• [WHAT IS NEEDED]
Please extract every line of the records below verbatim, omitting the pictures.

[Measurement reading data]
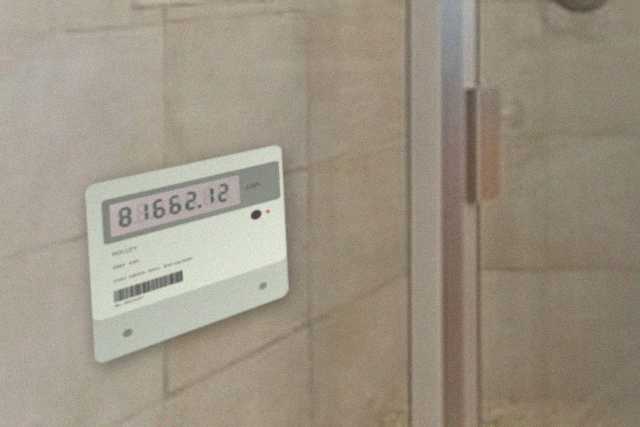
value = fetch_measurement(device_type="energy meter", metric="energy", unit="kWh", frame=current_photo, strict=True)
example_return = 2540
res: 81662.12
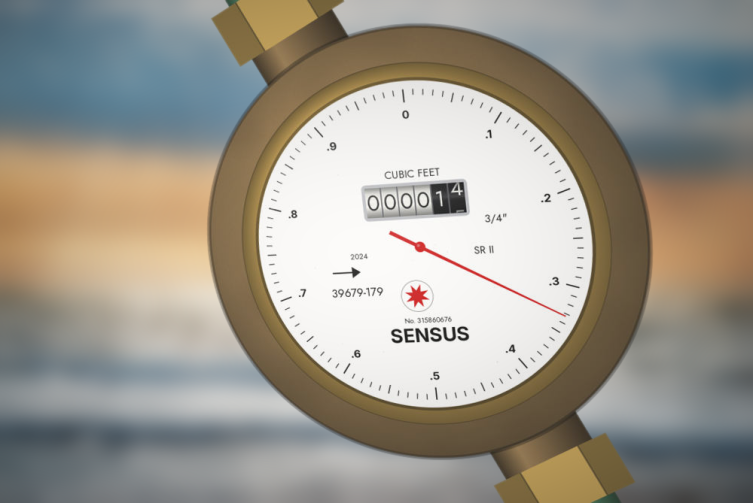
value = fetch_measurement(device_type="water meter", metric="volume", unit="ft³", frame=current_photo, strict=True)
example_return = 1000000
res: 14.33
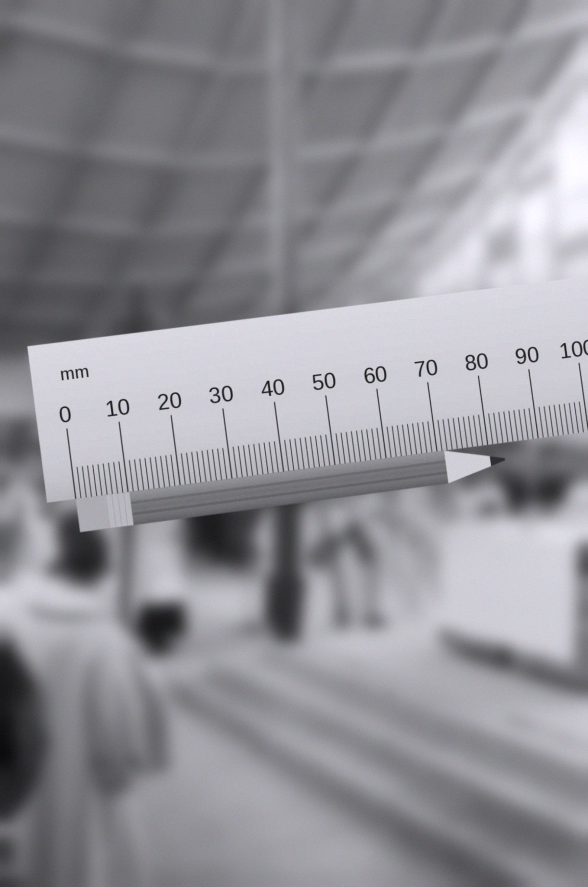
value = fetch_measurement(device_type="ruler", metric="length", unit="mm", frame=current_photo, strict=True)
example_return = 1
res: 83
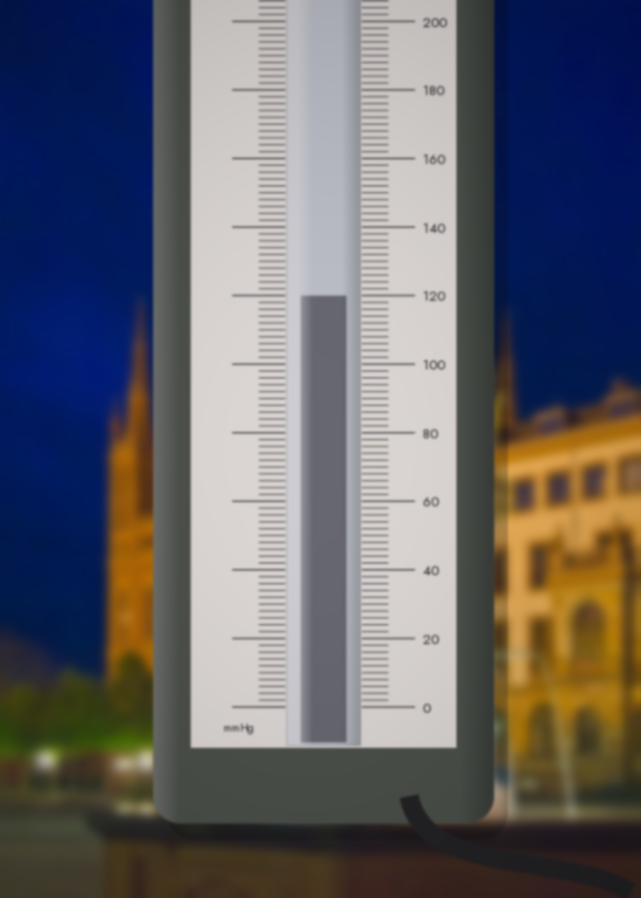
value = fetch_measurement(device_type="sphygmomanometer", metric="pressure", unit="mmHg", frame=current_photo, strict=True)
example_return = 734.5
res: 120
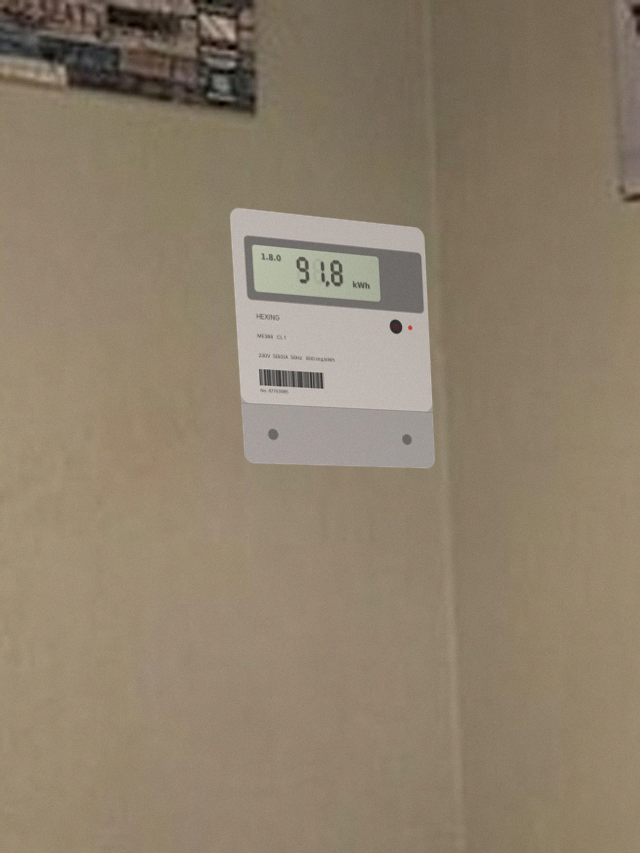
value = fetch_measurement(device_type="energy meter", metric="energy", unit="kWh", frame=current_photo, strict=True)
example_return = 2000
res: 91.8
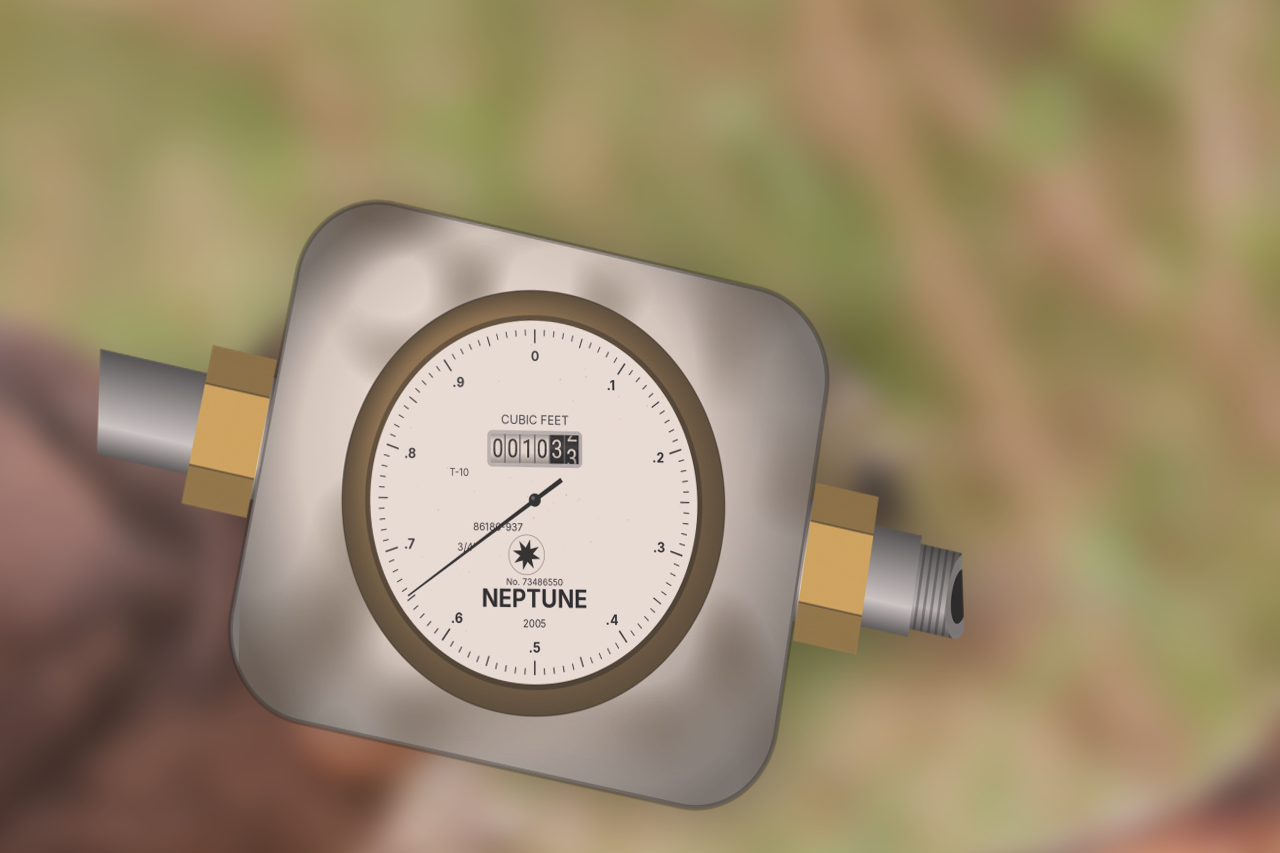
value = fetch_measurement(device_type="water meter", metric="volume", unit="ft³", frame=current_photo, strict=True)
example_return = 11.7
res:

• [PROBLEM SOLUTION]
value = fetch_measurement(device_type="energy meter", metric="energy", unit="kWh", frame=current_photo, strict=True)
example_return = 2540
res: 81662.12
value = fetch_measurement(device_type="water meter", metric="volume", unit="ft³", frame=current_photo, strict=True)
example_return = 1000000
res: 14.33
value = fetch_measurement(device_type="ruler", metric="length", unit="mm", frame=current_photo, strict=True)
example_return = 1
res: 83
value = fetch_measurement(device_type="sphygmomanometer", metric="pressure", unit="mmHg", frame=current_photo, strict=True)
example_return = 734.5
res: 120
value = fetch_measurement(device_type="energy meter", metric="energy", unit="kWh", frame=current_photo, strict=True)
example_return = 2000
res: 91.8
value = fetch_measurement(device_type="water meter", metric="volume", unit="ft³", frame=current_photo, strict=True)
example_return = 11.7
res:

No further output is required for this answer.